I swapped the supplied rubber duck for an aftermarket Diamond SRH77CA hi-gain whip antenna. I mostly carried the radio on my hip when it was off. When switched on, I would carry it on my chest strap, but the longer antenna would often whack me in the side of the face. An external speaker mic would have made it more comfortable. After a day or two on the trail I became adept at removing the radio from my waist without too much effort.

I also brought along my iPhone 5s with the Repeater Book app. I like this app because it does not require a data connection. Since the repeater database is downloaded to your phone, you need only take your phone out of airplane mode for a few seconds to get a GPS location. Once the app loads the list of nearby repeaters you can place your phone back in airplane mode and the repeater list remains visible.

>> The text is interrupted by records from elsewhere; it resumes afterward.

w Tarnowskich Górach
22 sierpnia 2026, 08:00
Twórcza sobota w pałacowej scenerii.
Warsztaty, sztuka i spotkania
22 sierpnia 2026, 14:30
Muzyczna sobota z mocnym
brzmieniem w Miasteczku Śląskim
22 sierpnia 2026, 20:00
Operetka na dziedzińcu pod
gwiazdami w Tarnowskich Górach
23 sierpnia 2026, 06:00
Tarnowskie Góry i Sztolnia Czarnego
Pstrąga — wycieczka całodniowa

During the trek, I was able to receive a handful of repeaters on 2m & 70cm. However, with only 5 watts output I wasn’t always able to get into them. Several times I was able to key up the repeater but other stations reported that they heard no audio, only noise. Our trek had several hikes which took us up and down canyons and I suspected the high terrain on either side had something to do with my ability to reach some of the local machines.

The radio has an extended receive and I would often listen in on the Philmont commercial frequencies. Most of the communications centered on daily operations at the ranch but I occasionally heard some interesting stuff – lost crews, scouts and scouters with altitude sickness, etc. Philmont does a good job with logistics and I was able to let the boys listen every once in a while if nothing but to prove altitude sickness was serious business and to drink plenty of water! I was also able to receive NOAA weather stations until our trek took us into the north country (Villa Vidale.)

Our day hike to the top of Mt. Baldy proved that the terrain was indeed the culprit. I reached several repeaters on the Mega-Link System and even attempted a few simplex contacts. It’s very windy and cold on the peak so we didn’t spend much time at the top.

My T-Mobile service was the best performer on the trail, but at one point we had been without mobile phone service for several days. I knew the families back home were anxious to hear from us since I had been updating my Twitter feed several times a day using our troop’s hashtag. Luckily, I was able to reach a repeater in Raton, NM. I passed some message traffic to a local Ham with a Twitter account who updated our families using our hashtag. That was a cool use of amateur radio, but the operator didn’t include his call sign in the Tweet and I didn’t write it down, so to this day he remains anonymous.

The highlight was on our first day of the trek. I contacted another scout troop that was also on a trek and had a brief QSO with an adult advisor via a local repeater. I was hoping it was indicative of the many contacts to come but sadly it was the only scout contact I made. I’m hopeful more troops bring radios providing increased opportunities for local contacts while on the trail.

I carried the radio around base camp before we left and after we returned from our trek. It seemed to generate quite a bit of interest. I think a Philmont repeater or two and an aggressive ad campaign would entice more hams to bring radios and connect with troops on the trail. Most of the staff camps have commercial radios for communicating with base camp. I would like to think a ham radio shack in the back country at one of the staff camps would be a fun way for the boys to connect with the outside world during a trek.

Bottom line – it was worth bringing the radio. It would be great to see more troops with ham radios in the back country and maybe even a nightly or weekly radio net.